Darren suddenly realized why Mrs. Levy seemed too vulnerable every time he met with her. Her oldest daughter was extremely beautiful but not very smart at all, while her other daughter was smart but strange in so many ways. Her husband was simply not there most of the time, but the key in maintaining the stature and income of the family.

“I can’t tell you how much I appreciate all you’ve done,” Darren said, it suddenly coming to him that he was way out of his league as a therapist for the woman, or being the son, she’d always wanted, or even remaining in contact with the family as Judy moved on and away from him.

“I hope the party can still go on, and I’ll stop by to keep you posted during the next week leading up to it.”

“You’re living a life of adventure, even at your young age, and it’s enjoyable to me to be along for the ride, sort of,” Mrs. Levy replied, walking straight into Darren and wrapping her arms around him.

She hugged him deeply for a few seconds, a hug like Darren had never gotten from his own mother in the totality of his life, before stepping back and releasing him. It was like she was saying goodbye, he felt. She let him go and then turned and went back into the living room to join the Colonel and the others.

Darren walked down the hall, feeling like he was leaving the house for the last time. As he passed Jimmy, his friend whispered softly.

“You look like you’re coming from a funeral home,” he said.

Darren didn’t reply, instead headed for the waiting convertible wherein Star already occupied the front passenger seat. Darren climbed into the back. Jimmy opened the door and sat in the driver’s seat but made no move to start the Corvair’s engine.

“Wouldn’t it be funny now, if this thing doesn’t start?” he laughed.

Neither Darren nor Star responded in kind. Jimmy quieted and silence settled over the convertible like a small cloud. Darren reflected on the series of failures they’d suffered ever since engaging in their effort to somehow get back into the magnetosphere surrounding the big rock star. He knew he was taking those failures too seriously, but he also knew that his investment in pursuing the situation had put him solely at risk in several areas. He’d lost his girlfriend, even though that didn’t seem so bad in true reflection. He was about to lose his job, although he was leaving shortly for college anyway and had his first-year tuition, travel, boarding, and book expenses pretty much covered. And then there was the elusively promised four-hundred-and-twenty-dollars Cross had promised if he delivered.

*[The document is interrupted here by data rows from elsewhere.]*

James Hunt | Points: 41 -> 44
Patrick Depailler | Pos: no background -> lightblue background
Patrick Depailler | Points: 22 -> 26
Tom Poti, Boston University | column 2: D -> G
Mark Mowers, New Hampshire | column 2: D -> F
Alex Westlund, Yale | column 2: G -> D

Darren was about to reply that it wouldn’t be funny at all, but before he could comment Jimmy turned the key and the Spyder fired right up.

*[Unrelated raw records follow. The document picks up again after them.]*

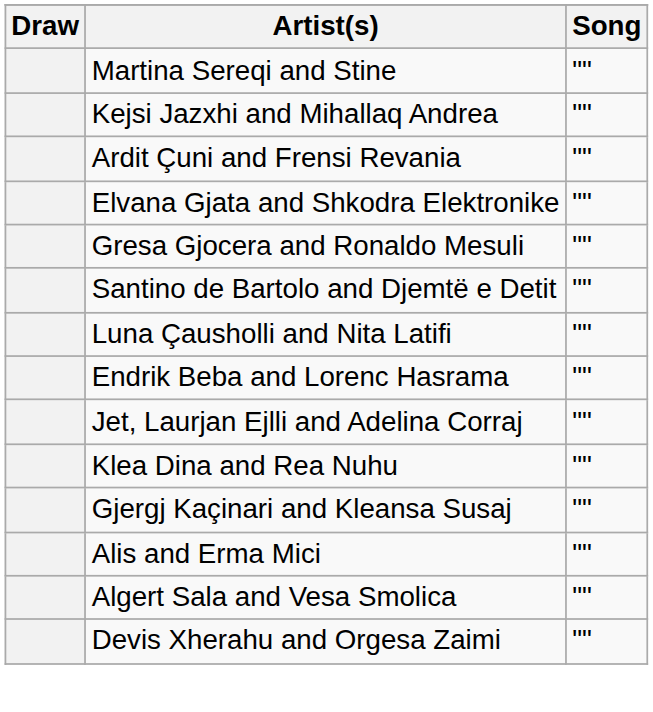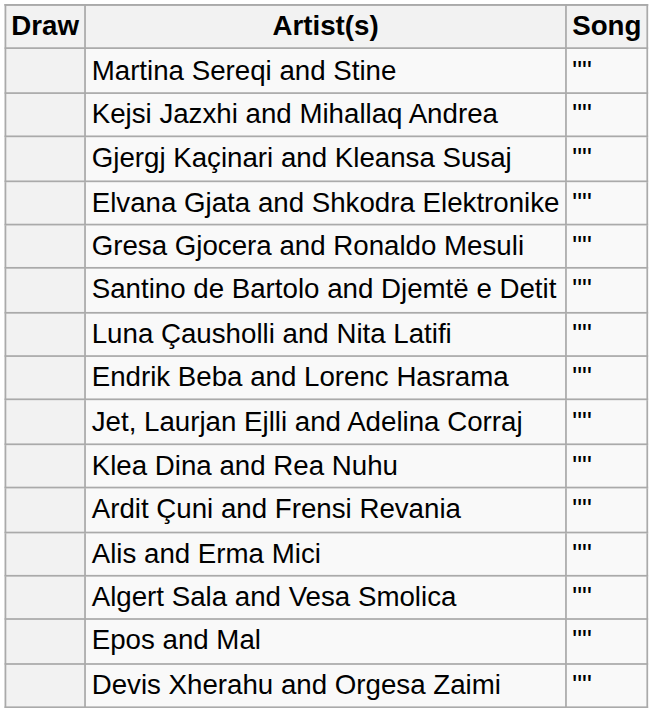rows swapped: Ardit Çuni and Frensi Revania <-> Gjergj Kaçinari and Kleansa Susaj
+ row: Epos and Mal | ""
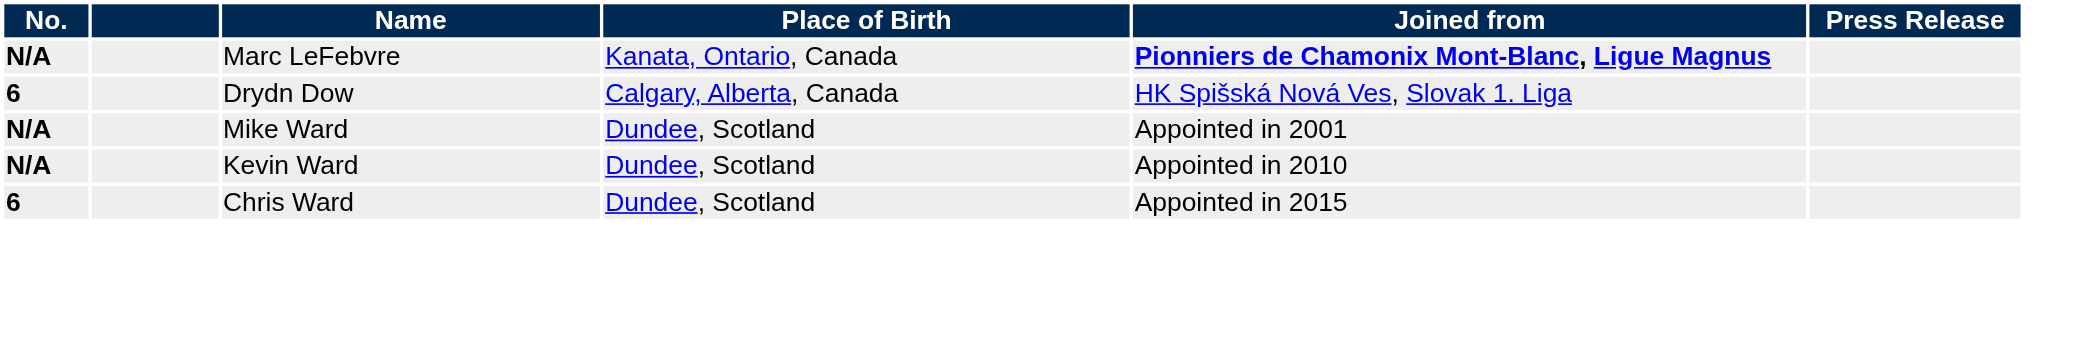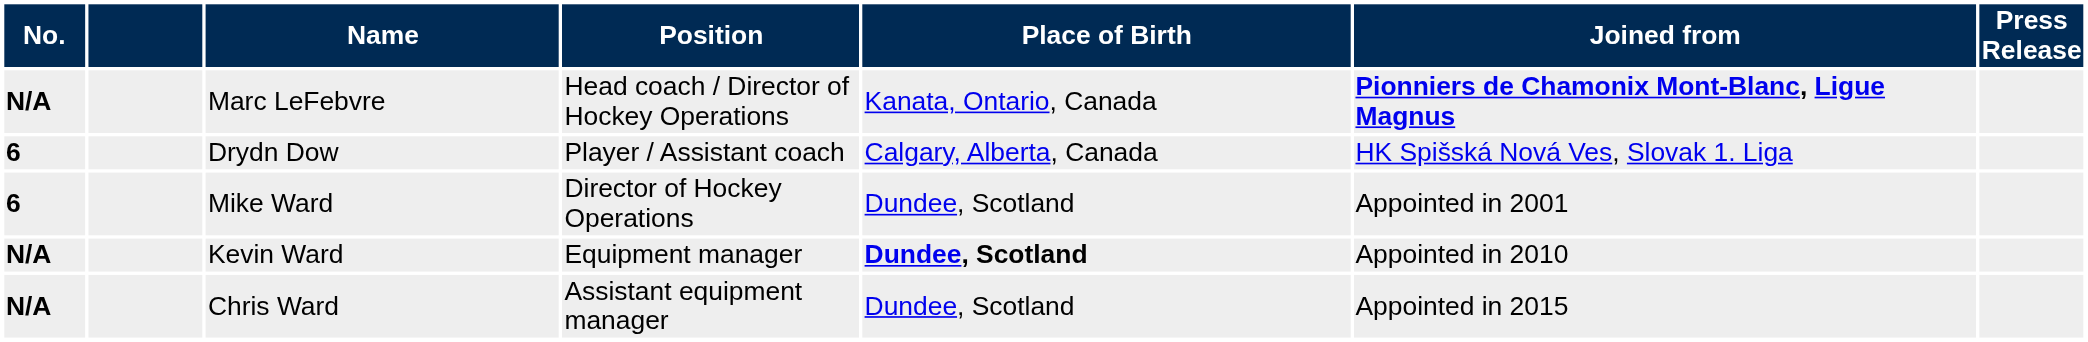+ column: Position | Head coach / Director of Hockey Operations | Player / Assistant coach | Director of Hockey Operations | Equipment manager | Assistant equipment manager
Mike Ward | No.: N/A -> 6
Kevin Ward | Place of Birth: normal -> bold
Chris Ward | No.: 6 -> N/A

“Where to, oh great commander of the night,” Jimmy laughed out as he pulled away from the curb under maximum acceleration in first gear.

The independently sprung rear suspension, weighed down by the engine mounted at the back of the chassis, squatted but the tires did not squeal. Darren looked over to see the driver of the Colonel’s Bentley stop polishing the over-polished surface of the car’s hood to stare at them as they went by.

“Star?” Jimmy asked, pushing his head forward so he could be heard over the whine of fast-passing air and the rising and dropping roar of the engine as Jimmy went happily through the gears.

“I’m all in,” Star replied, without turning her head.

Darren slipped back a bit, considering the strangeness of Star Black. With only three words she let on that she understood that Darren didn’t want to go home and was considering having Jimmy take them somewhere else. She was agreeing to the conclusion she’d come to about the situation with almost no evidence at all. Star was hard to like for him, he’d realized early on, but her ability to see right to the heart of situations and problems and then come to nearly instant conclusions that were almost invariably correct astounded him. On top of her analysis and decision, she’d also managed to ‘hit the ball’ directly back at him as to where they might go and what they might do.

Darren wanted badly to ask Jimmy but couldn’t do it. Star was forcing him to decide and he couldn’t avoid doing that without feeling like a coward. He pushed himself into the seat in frustration, watching Star’s black flowing hair waft all around her head as the Corvair moved faster down Monsarrat toward Waikiki. Darren was coming to understand, he realized, what a love/hate relationship was really like.